Présence de légers "spoils" dans le texte ...
C'est le troisième film de Kaurismaki sorti en 2023 que je vois après "le Havre" (2011), "l'homme sans passé" (2002) ; j'avais vu aussi "Juha" (1999) (puisqu'inscrit dans mes tablettes) mais ne m'en souviens plus du tout …
S'il fallait tirer un premier caractère de ce que je connais du cinéaste, et ce n'est pas "Les feuilles mortes" qui démentira mon propos, c'est que Kaurismaki est le peintre des petites gens qui vivent petitement de petits boulots précaires. Faut-il en tirer une règle générale, je ne sais pas mais ce qui frappe quand on entre dans ce nouveau film, c'est l'impression de froid ou de vide dans les existences des deux héros, Ansa et Holappa ainsi que de leurs semblables. Pas de rêve ou d'espoir au boulot car, là aussi, Ansa travaille sous contrat précaire "0 heure", étroitement surveillée par un patron tatillon qui va la virer pour une peccadille. Et quand il faut chercher un nouveau job, il lui faut louer un ordinateur pour accéder à internet à raison de 10 euros les 10 minutes … Quant à Holappa, comme "il boit parce qu'il déprime et qu'il déprime parce qu'il boit", il se fait virer pour alcoolisme sur le lieu du travail …
Et à la fin de la journée, la vie reste morne avec des gens tristes et résignés. C'est le passage au bistrot pour Holappa ou le retour au logement pour Ansa entre un sandwich et la radio qui ne débite que de sombres nouvelles de guerre et de mort du conflit russo-ukrainien …
Et puis, soudain, en franchissant la porte d'un karaoké, voici que "l'étincelle ténue d'un intérêt réciproque" apparait dans un échange de regards … sous la magnifique "sérénade" de Schubert, chantée par un client du bar. Mais la route sera longue, semée d'embûches et de dérapages, avant de pouvoir espérer en quelque chose de tangible.
La première sortie au cinéma ensemble, c'est pour aller voir un film de zombies "the dead don't die" ! In petto, je me suis dit que ça risquait bien de ne pas le faire ! Eh bien si, contre toute attente, "l'étincelle ténue d'un intérêt réciproque" se transforme en une petite braise préfigurant un amour raisonnable et raisonné qui reste à construire entre deux êtres solitaires, murés dans leur solitude. Et la sortie au cinéma s'achève, sous les bons auspices de l'affiche de "Brève rencontre" de David Lean, par une petite bise prometteuse sur la joue de Holappa.

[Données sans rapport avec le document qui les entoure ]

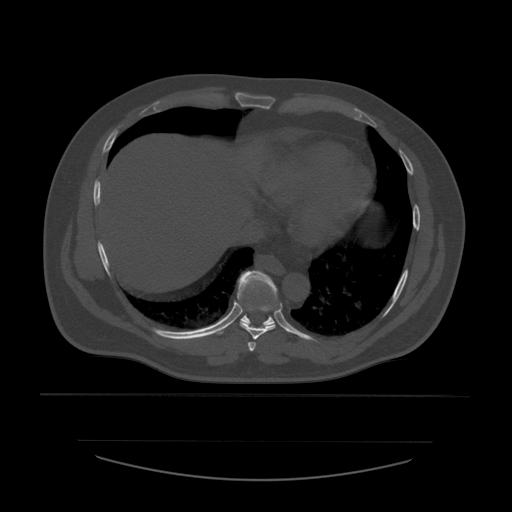
CT including the spine, one axial slice. Slice 330 of 532 in the series (ordered by position). Reconstruction kernel STANDARD. Bone window (W 1800 / L 400 HU). 512 × 512 image matrix. Patient age 44 years. Case-level facts recorded for this patient, not image findings: primary cancer: soft tissue sarcoma.
Outlined on this slice (semi-automatically segmented with operator editing):
- T7 vertebra: bounding box <248,342,257,353> (left, top, right, bottom; pixels)
- T8 vertebra: <240,321,276,340>
- T9 vertebra: <218,271,278,335>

D'ailleurs, outre le film de zombies, le cinéma est présent partout dans ce film apportant une touche amusée (les remarques des cinéphiles sortant du cinéma) sans oublier les nombreuses affiches dont celles de "Rocco et ses frères" de Visconti ou encore de "l'argent" de Bresson. Mieux, le nom du chien d'Ansa qui va s'appeler Chaplin …
Et à quelques minutes de la fin, le visage d'Ansa, arbore, enfin, un timide puis un vrai sourire plein de chaleur avant un dernier plan plein d'espoir – à la Chaplin ? - cette fois, sous les paroles romantiques de la chanson de Prévert (en finnois) "les feuilles mortes"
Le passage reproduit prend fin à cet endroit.